First of all, you’d be hard pressed to find a useful debate about Darwinism and Intelligent Design, of the sort that you could use to form your own opinion. I can’t find one, and I’ve looked. What you have instead is each side misrepresenting the other’s position and then making a good argument for why the misrepresentation is wrong.
I almost hate to say this, but this indicates to me that you’re not looking hard enough. There are plenty of resources that paint the picture pretty clearly, many of which I have linked to. But here’s another one just in case.
It seems that the goal of most IDers and other people pushing junk science to promote their own agendas (there’s no global warming, the jury’s still out), is to muddy the waters enough that people without a good grasp on science won’t be able to figure out what’s going on. Looks like that has worked out well in Adams’ case.
The core of ID is discrediting what they believe are weak points in evolutionary theory, while promoting a position that cannot be tested or disproved.

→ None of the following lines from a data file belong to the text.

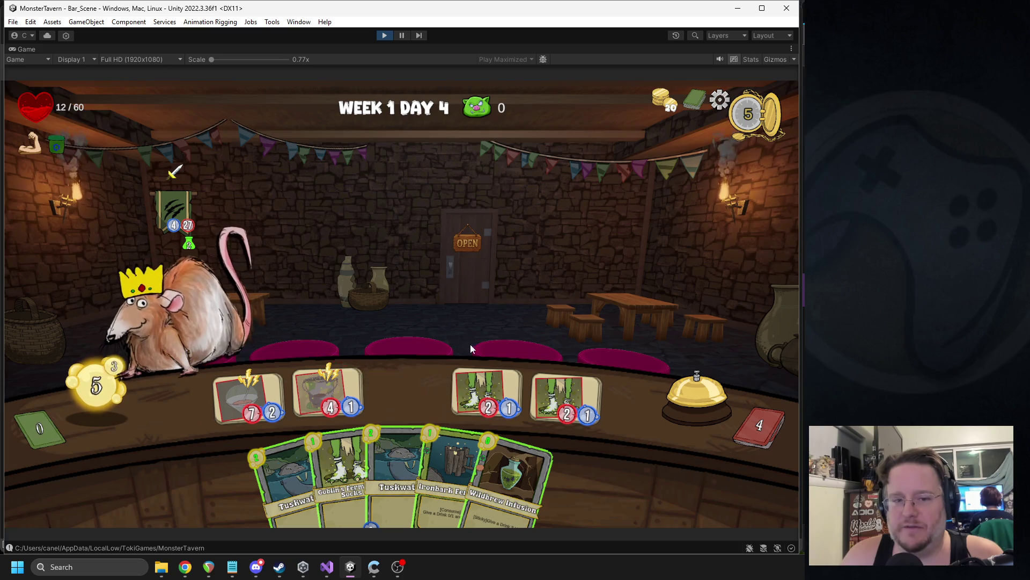
mouse_move(526, 457)
mouse_down()
mouse_move(309, 376)
mouse_move(376, 384)
mouse_up()
drag(346, 477, 407, 392)
mouse_move(322, 472)
mouse_down()
mouse_move(318, 392)
mouse_move(488, 392)
mouse_up()
click(696, 394)
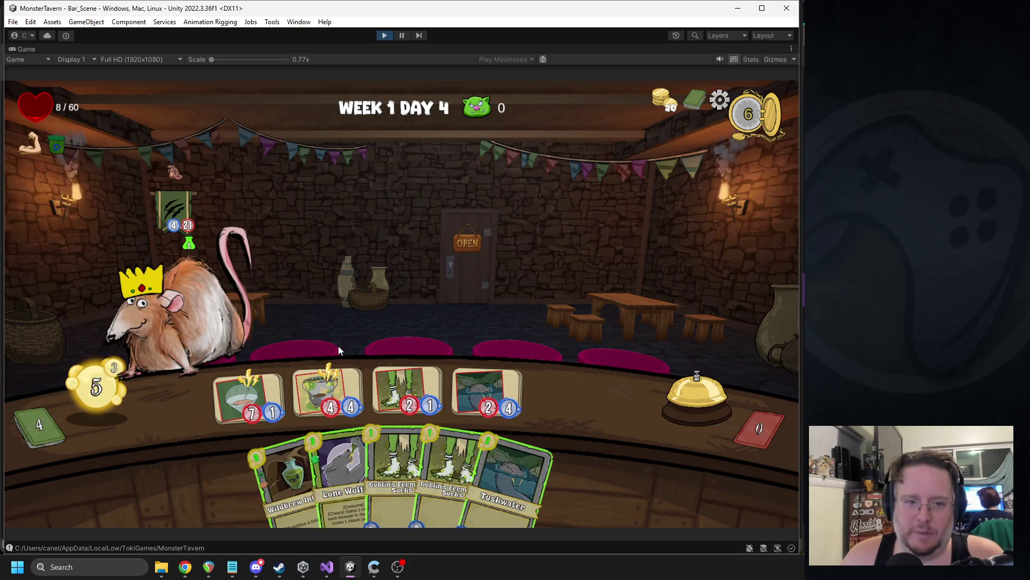
- Send the counter drinks against the rat, refill slots with Socks and Tuskwater, and end the turn
mouse_move(293, 466)
mouse_down()
mouse_move(311, 395)
mouse_move(253, 391)
mouse_move(251, 404)
mouse_move(256, 484)
mouse_move(294, 400)
mouse_up()
click(246, 413)
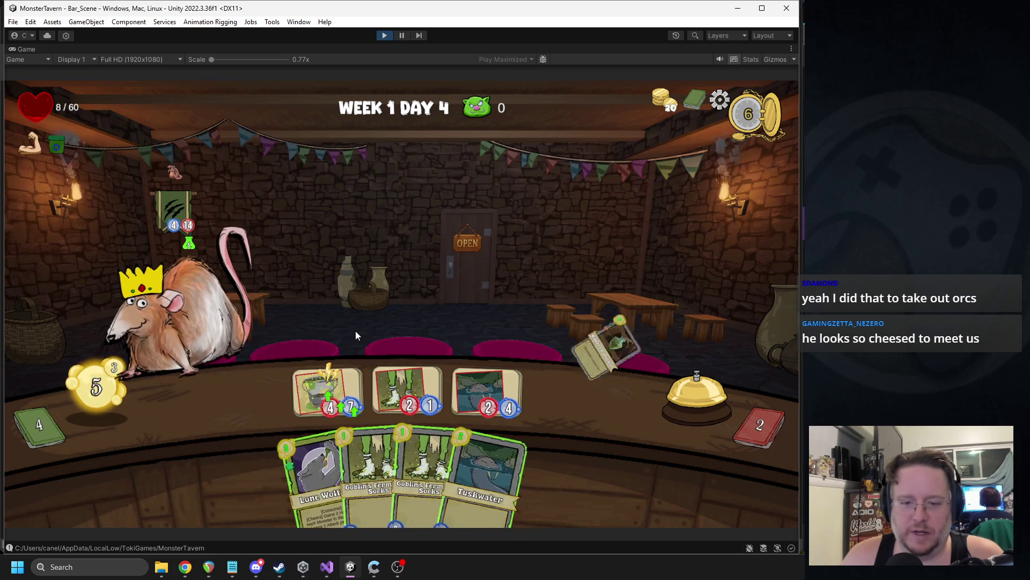
click(404, 375)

When it comes right down to it, Scott like most of us has little credible education or expertise from which to draw reasonable conclusions. But given a clear explanation of how scientific theory works, it’s quite clear that ID doesn’t qualify as theory, or even a hypothesis. It is instead a presupposition, largely unsupported by evidence, used as a platform to attack evolutionary theory in support of a religious agenda.
The idea of an enlightened public discourse on the subject is pretty laughable. I refer you once again to this article. 20% of americans don’t know the earth revolves around the sun. Our education system is a joke. Most americans are making decisions about things they know little to nothing about. The ID debate is a further effort to undermine education and reduce public decision making to battles of character and emotion.
The Problem: here :There’s a mountain of evidence for evolution. Here: Organic materials break down quickly and need very specific circumstances to be preserved. here: Evolution has had a very long time to work on the body, just because you can’t do better is not an indication of intelligent design. here: Yep, and science has challenged it’s own assumptions when confronted with proof to the contrary. Science has gotten more accurate along with our ability to gather information. There is every indication it will continue to do so. No one is saying science is infallible.